**Apply what you read:**
1: In the Thunderbird text, which add-on turns Thunderbird into a calendar and scheduling application?
2: Extend the Thunderbird text, picking up after its final sentence.

**Study text:**
================

Mozilla's Thunderbird is a stand alone email client. It is available for Windows and Linux machines. It's open source, and although Thunderbird alone only downloads email, the Lightening add-on turns Thunderbird into a great calendar and scheduling application as well. Other add-ons add functionality like: multiple language spelling dictionaries, contact syncing, the ability to synchronize with your cell phone. There's even an add-on which lets you use Thunderbird as a VOIP client, similar to Skype. Change the look and feel of Thunderbird with skins or themes.
Just like with any other software, some Thunderbird add-ons and themes aren't designed to run with Linux. Be sure to read the system requirements and documentation before you download. This does bring up one great feature of the open source system, though. If you find an add-on, plug in, or theme you want, but it's not compatible with Linux, take the time to email the developer and request a version for the Linux platform. Linux is growing in popularity, but the developers don't know what Linux users want unless we ask.

================

Data entries
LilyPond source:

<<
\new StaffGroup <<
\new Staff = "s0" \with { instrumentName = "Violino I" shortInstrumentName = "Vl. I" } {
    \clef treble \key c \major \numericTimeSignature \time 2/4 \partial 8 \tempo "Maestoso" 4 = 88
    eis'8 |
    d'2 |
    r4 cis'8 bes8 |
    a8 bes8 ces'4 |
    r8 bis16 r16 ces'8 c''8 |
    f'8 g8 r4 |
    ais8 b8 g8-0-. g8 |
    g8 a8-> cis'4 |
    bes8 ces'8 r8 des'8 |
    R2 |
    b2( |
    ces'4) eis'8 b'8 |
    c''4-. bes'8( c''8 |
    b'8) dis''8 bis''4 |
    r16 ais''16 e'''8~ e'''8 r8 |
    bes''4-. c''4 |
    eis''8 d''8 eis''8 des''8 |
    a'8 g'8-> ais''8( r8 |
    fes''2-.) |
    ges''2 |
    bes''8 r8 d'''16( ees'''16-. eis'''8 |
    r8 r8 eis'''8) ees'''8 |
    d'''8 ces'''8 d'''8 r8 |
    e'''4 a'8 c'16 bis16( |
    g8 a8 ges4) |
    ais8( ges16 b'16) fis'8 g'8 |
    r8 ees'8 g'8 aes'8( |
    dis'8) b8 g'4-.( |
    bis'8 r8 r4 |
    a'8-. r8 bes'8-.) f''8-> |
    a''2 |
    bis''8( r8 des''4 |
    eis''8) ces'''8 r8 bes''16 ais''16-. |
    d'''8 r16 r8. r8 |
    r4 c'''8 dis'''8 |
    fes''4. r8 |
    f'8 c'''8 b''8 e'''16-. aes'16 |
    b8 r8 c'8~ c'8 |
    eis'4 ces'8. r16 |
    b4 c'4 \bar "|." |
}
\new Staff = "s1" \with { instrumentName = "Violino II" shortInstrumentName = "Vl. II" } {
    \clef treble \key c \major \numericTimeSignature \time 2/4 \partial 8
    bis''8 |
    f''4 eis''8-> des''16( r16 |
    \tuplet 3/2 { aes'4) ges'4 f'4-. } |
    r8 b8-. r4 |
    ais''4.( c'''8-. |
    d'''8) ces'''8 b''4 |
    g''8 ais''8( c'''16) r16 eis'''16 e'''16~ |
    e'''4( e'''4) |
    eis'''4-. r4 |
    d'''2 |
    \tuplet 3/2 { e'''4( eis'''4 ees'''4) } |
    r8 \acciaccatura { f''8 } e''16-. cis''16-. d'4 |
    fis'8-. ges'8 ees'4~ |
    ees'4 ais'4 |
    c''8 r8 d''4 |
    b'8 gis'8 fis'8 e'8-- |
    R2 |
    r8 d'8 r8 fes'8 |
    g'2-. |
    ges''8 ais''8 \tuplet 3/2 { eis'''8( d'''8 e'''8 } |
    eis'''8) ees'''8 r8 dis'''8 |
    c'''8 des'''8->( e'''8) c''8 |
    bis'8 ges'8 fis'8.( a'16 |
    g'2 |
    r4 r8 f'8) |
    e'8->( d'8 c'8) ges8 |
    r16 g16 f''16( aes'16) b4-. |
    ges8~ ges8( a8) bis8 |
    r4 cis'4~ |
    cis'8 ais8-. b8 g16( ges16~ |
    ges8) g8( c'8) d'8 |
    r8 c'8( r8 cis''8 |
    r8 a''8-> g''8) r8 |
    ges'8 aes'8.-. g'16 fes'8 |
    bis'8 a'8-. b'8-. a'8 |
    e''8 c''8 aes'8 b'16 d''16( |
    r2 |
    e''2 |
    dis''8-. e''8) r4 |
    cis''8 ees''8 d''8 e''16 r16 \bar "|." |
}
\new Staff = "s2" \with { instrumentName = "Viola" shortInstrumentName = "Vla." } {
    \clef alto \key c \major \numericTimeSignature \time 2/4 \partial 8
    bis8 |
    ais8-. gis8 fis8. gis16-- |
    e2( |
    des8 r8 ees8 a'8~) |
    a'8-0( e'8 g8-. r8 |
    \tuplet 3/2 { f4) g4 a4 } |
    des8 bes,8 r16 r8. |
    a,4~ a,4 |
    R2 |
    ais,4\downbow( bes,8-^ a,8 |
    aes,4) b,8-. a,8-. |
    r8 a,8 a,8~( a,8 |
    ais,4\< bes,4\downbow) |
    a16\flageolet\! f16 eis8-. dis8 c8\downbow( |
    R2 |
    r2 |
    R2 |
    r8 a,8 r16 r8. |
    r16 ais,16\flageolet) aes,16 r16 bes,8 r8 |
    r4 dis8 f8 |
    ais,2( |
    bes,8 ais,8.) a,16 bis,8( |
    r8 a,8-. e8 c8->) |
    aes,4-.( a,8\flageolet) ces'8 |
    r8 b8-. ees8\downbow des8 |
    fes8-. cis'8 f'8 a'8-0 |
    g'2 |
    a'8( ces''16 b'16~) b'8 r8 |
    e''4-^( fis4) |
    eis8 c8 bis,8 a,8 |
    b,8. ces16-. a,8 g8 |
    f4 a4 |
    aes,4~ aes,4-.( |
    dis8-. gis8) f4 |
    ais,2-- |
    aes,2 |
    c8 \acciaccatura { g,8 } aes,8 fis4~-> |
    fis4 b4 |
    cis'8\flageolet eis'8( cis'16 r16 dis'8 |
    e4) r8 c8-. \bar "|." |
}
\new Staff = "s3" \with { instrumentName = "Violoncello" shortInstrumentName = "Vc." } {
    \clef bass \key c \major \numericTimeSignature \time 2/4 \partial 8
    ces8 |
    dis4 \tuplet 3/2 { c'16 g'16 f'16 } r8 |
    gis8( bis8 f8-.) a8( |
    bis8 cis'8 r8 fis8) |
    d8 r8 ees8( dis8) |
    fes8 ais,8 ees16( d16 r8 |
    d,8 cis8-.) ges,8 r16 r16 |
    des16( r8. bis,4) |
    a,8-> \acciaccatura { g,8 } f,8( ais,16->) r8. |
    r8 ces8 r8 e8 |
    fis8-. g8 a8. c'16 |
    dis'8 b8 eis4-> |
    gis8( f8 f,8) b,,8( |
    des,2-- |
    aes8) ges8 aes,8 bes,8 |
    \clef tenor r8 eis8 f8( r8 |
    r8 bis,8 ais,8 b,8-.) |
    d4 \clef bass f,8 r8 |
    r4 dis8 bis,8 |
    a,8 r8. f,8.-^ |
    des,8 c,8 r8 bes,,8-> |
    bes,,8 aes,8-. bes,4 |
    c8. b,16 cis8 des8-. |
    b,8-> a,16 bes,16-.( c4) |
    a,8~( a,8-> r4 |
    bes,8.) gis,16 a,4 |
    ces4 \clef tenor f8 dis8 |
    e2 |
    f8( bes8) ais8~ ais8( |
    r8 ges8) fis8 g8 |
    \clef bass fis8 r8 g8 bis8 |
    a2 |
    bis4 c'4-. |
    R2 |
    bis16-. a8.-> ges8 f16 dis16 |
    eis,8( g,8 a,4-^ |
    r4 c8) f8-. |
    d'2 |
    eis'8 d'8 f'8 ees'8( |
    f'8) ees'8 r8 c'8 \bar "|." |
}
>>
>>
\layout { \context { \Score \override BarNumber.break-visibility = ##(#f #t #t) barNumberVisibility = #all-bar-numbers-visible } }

================

**Your responses:**
1: The Lightening add-on.

2:
Thunderbird downloads quickly, and is easy to configure. The application supports multiple email accounts, as well as newsgroups, RSS News and Blogs, Unix Mailspool, and auto configuration for Gmail.
Mozilla programmers believe in giving the user control over all settings. You can configure disk space, spam filters, return receipts and security settings with just a few clicks.
For me, Thunderbird's best feature is the ability to sync Google Calendar and Remember The Milk task manager service with Lightening. No other email and calendar program I've tried combines those two services as seamlessly.
In this series, we'll explore how to install and set up Thunderbird, find, install and configure add-ons, hacks & tips specific to Ubuntu Linux, and even how to develop and submit your own add-ons.